D’un point de vue technique, ça me paraît complètement irréaliste. C’est comme si on disait, on va arrêter de produire du pain pendant six mois. Qu’est-ce que vont faire toutes ces personnes en attendant. On ne peut pas geler un secteur tel que l’IA. L’IA ce n’est pas que chat GPT et Midjourney. L’IA est partout dans notre quotidien, et ce, depuis très longtemps. C’est juste que Chat GPT donne à voir la puissance de l’intelligence artificielle au grand public de manière tangible.

Pour moi, l’enjeu est avant tout éducatif. Il faut apprendre à tous les bases de l’intelligence artificielle.

On entend surtout parler de la nécessité d’une pause pour réglementer et légiférer autour de l’utilisation de l’IA ?

C’est vrai qu’aujourd’hui, il n’y a pas de garde-fous. Mais c’est souvent le cas avec l’innovation. Il existe forcément un décalage dans le temps entre l’innovation et la réglementation. C’est aussi le cas pour la formation d’ailleurs.

Mais en effet, il existe un fort enjeu au niveau juridique.

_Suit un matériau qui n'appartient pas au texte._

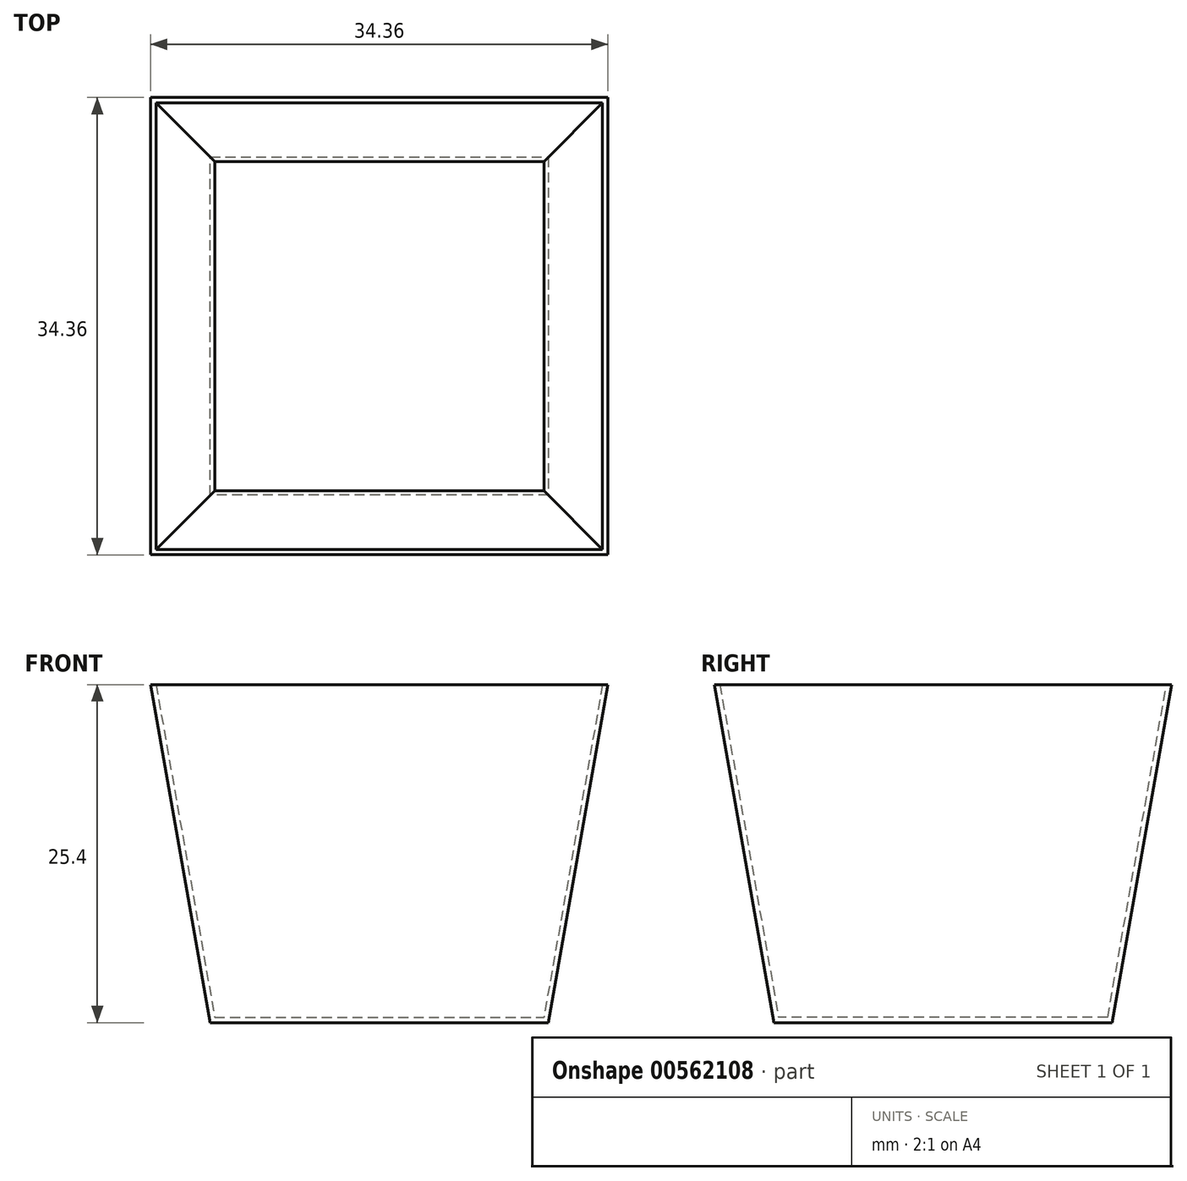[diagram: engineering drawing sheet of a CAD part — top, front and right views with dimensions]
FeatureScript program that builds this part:
annotation { "Feature Type Name" : "Feature", "Feature Type Description" : "" }
export const myFeature = defineFeature(function(context is Context, id is Id, definition is map)
    precondition{}
    {
        {
            var Q0;
            Q0=qCreatedBy(makeId("Top.planeOp"),FACE);
            var sketch = newSketch(context, id + "F0", { "sketchPlane" : qUnion([Q0])});
            skLineSegment(sketch, "E0.bottom", {"start": v(12.7, 12.7) * mm, "end": v(-12.7, 12.7) * mm});
            skLineSegment(sketch, "E0.top", {"start": v(12.7, -12.7) * mm, "end": v(-12.7, -12.7) * mm});
            skLineSegment(sketch, "E0.left", {"start": v(12.7, 12.7) * mm, "end": v(12.7, -12.7) * mm});
            skLineSegment(sketch, "E0.right", {"start": v(-12.7, 12.7) * mm, "end": v(-12.7, -12.7) * mm});
            skPoint(sketch, "E0.middle", {"position": v(0, 0) * mm});
            skSolve(sketch);
        }
        {
            var Q0;
            Q0 = qSketchRegion(id + "F0", true);
            extrude(context, id + "F1", {"entities" : qUnion([Q0]), "depth" : 25.4 * mm, "offsetDistance" : 25.4 * mm, "hasDraft" : true, "draftAngle" : 10 * degree});
        }
        {
            var Q0;
            Q0=makeQuery(id+"F1.opExtrude","CAP_FACE",FACE,{"disambiguationData":[OSD([sQuery(id+"F0.wireOp",EDGE,"E0.bottom"),sQuery(id+"F0.wireOp",EDGE,"E0.top"),sQuery(id+"F0.wireOp",EDGE,"E0.left"),sQuery(id+"F0.wireOp",EDGE,"E0.right")])],"isStart":false});
            shell(context, id + "F2", {"entities" : qUnion([Q0]), "thickness" : .4 * mm});
        }
    });
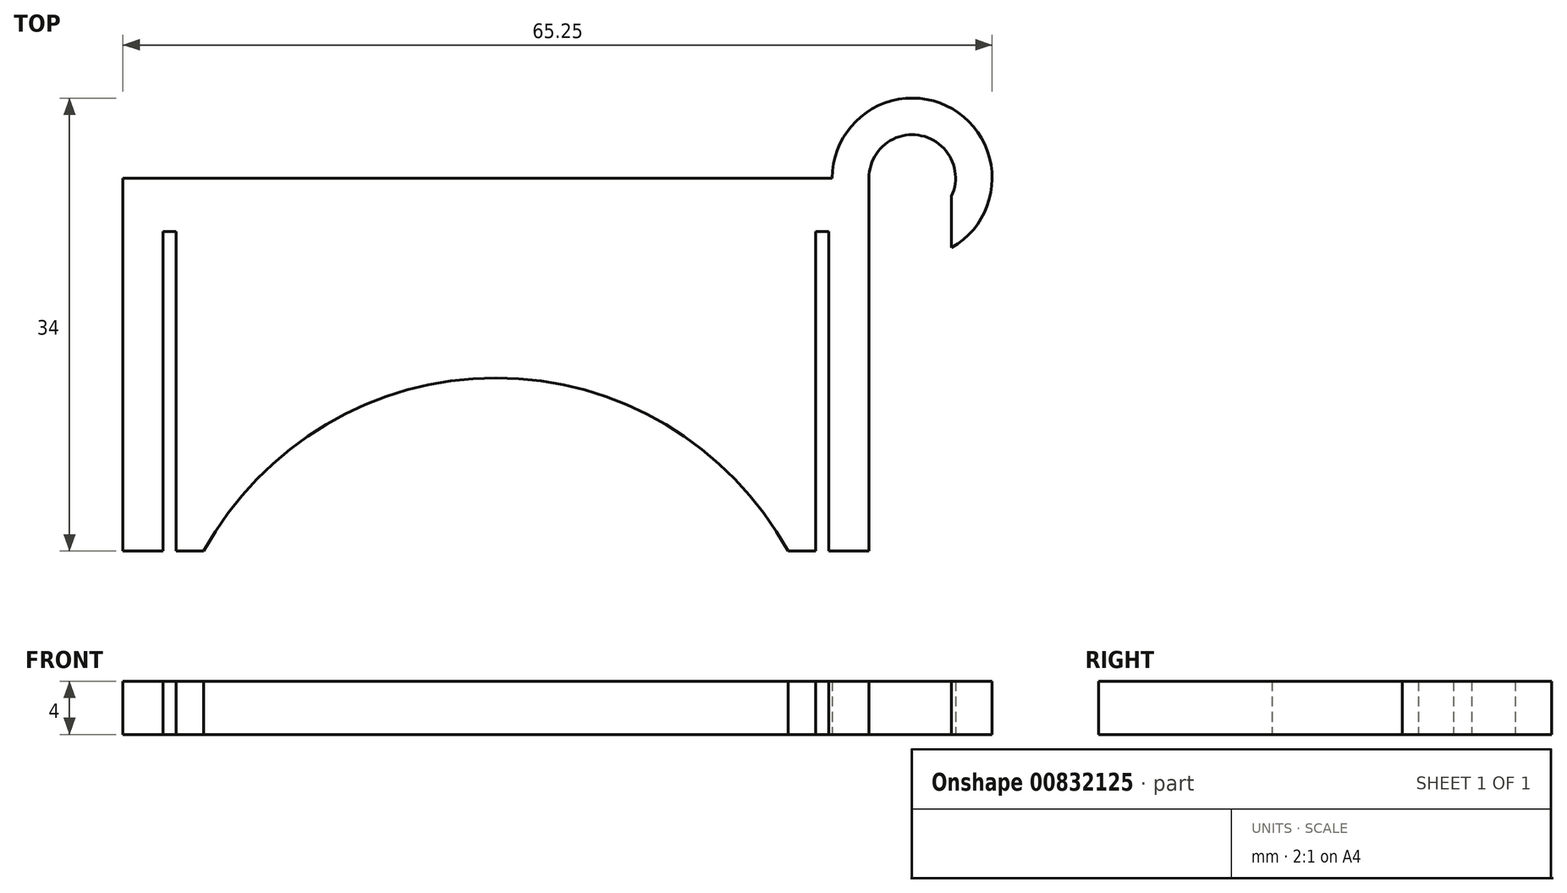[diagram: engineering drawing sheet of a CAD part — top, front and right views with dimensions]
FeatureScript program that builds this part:
annotation { "Feature Type Name" : "Feature", "Feature Type Description" : "" }
export const myFeature = defineFeature(function(context is Context, id is Id, definition is map)
    precondition{}
    {
        {
            var Q0;
            Q0=qCreatedBy(makeId("Top.planeOp"),FACE);
            var sketch = newSketch(context, id + "F0", { "sketchPlane" : qUnion([Q0])});
            skLineSegment(sketch, "E0", {"start": v(-28, -28) * mm, "end": v(-25, -28) * mm});
            skLineSegment(sketch, "E1", {"start": v(-25, -28) * mm, "end": v(-25, -4) * mm});
            skLineSegment(sketch, "E2", {"start": v(-25, -4) * mm, "end": v(-24, -4) * mm});
            skLineSegment(sketch, "E3", {"start": v(-24, -4) * mm, "end": v(-24, -28) * mm});
            skLineSegment(sketch, "E4", {"start": v(-24, -28) * mm, "end": v(-21.93, -28) * mm});
            skLineSegment(sketch, "E5.MirrorCS", {"start": v(25, -4) * mm, "end": v(24, -4) * mm});
            skLineSegment(sketch, "E6.MirrorCS", {"start": v(28, -28) * mm, "end": v(25, -28) * mm});
            skLineSegment(sketch, "E7.MirrorCS", {"start": v(24, -28) * mm, "end": v(21.93, -28) * mm});
            skLineSegment(sketch, "E8.MirrorCS", {"start": v(24, -4) * mm, "end": v(24, -28) * mm});
            skLineSegment(sketch, "E9.MirrorCS", {"start": v(25, -28) * mm, "end": v(25, -4) * mm});
            skArc(sketch, "E10", {"start": v(21.93, -28) * mm, "mid": v(0, -15) * mm, "end": v(-21.93, -28) * mm});
            skLineSegment(sketch, "E11", {"start": v(-28, -28) * mm, "end": v(-28, 0) * mm});
            skLineSegment(sketch, "E12", {"start": v(-28, 0) * mm, "end": v(0, 0) * mm});
            skLineSegment(sketch, "E13.MirrorCS", {"start": v(28, 0) * mm, "end": v(0, 0) * mm});
            skLineSegment(sketch, "E14.MirrorCS", {"start": v(28, -28) * mm, "end": v(28, 0) * mm});
            skArc(sketch, "E15", {"start": v(34.2, -1.36) * mm, "mid": v(31.95, 3.17) * mm, "end": v(28, 0) * mm});
            skArc(sketch, "E16", {"start": v(34.2, -5.22) * mm, "mid": v(34.27, 5.18) * mm, "end": v(25.25, 0) * mm});
            skLineSegment(sketch, "E17", {"start": v(34.2, -1.36) * mm, "end": v(34.2, -5.22) * mm});
            skSolve(sketch);
        }
        {
            var Q0;
            Q0=makeQuery(id+"F0.imprint","IMPRINT",FACE,{"disambiguationData":[TD([[makeQuery(id+"F0.imprint","IMPRINT",EDGE,{"derivedFrom":sQuery(id+"F0.wireOp",EDGE,"E0")}),1.0]])]});
            var Q1;
            {var subQ0=sQuery(id+"F0.wireOp",EDGE,"E15");Q1=makeQuery(id+"F0.imprint","IMPRINT",FACE,{"disambiguationData":[TD([[makeQuery(id+"F0.imprint","IMPRINT",EDGE,{"derivedFrom":subQ0}),-1.0]])]});}
            extrude(context, id + "F1", {"entities" : qUnion([Q0, Q1]), "endBound" : BoundingType.SYMMETRIC, "depth" : 4 * mm, "offsetDistance" : 25.4 * mm});
        }
    });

Aujourd’hui, beaucoup d’entreprises se mettent à utiliser des technologies comme chatGPT. Si demain par exemple, la SNCF intègre chatGPT à son chatbot service client et que ce chatbot émet des propos racistes, qui est responsable ? L’entreprise qui utilise l’algo ou chat GPT ? Il faudra créer un cadre juridique. Néanmoins, il me semble illusoire de penser que l’on pourra faire cela au niveau mondial en six mois.

Vous avez quitté le monde des start-ups et aujourd’hui vous intervenez en entreprises et à l’ESC Clermont Business School. Comment formez-vous vos différents publics ?

Tout d’abord, il faut faire prendre conscience que les algorithmes sont partout dans notre quotidien et qu’ils nous orientent. Par exemple, avec les réseaux sociaux, si on ne comprend pas comment ils fonctionnent, on peut se retrouver dans des bulles de filtres, des impasses cognitives. Il y a un vrai risque éthique derrière cela.

On tourne en rond avec des contenus qui confirment notre propre vision et on n’est plus confronté à d’autres points de vue.

C’est l’instant carte blanche, quelque chose à ajouter ?

De manière très pragmatique, je reviens sur ce que j’ai dit auparavant : la formation est toujours en retard sur les besoins. Ces dernières années, on a formé beaucoup de data scientists, tout le monde s’y est mis, de l’école d’ingénieur à l’école de commerce. Malheureusement, maintenant, on n’a pratiquement plus besoin de data scientists, en tous cas pas autant. Aujourd’hui, tous les GAFAS ont investi massivement sur l’IA et proposent des suites de solutions IA clé en main, et les solutions open source font aussi une belle partie du travail.

Ce dont on a réellement besoin, ce sont des personnes qui comprennent ce qui se passe avant l’algorithme et après. Ce sont des compétences très difficiles à trouver sur le marché du travail en ce moment. On cherche des profils très techniques comme des Machine Learning (ML) engineers, des cloud engineers, des analytics engineers, des DevOps, des ML Ops, etc.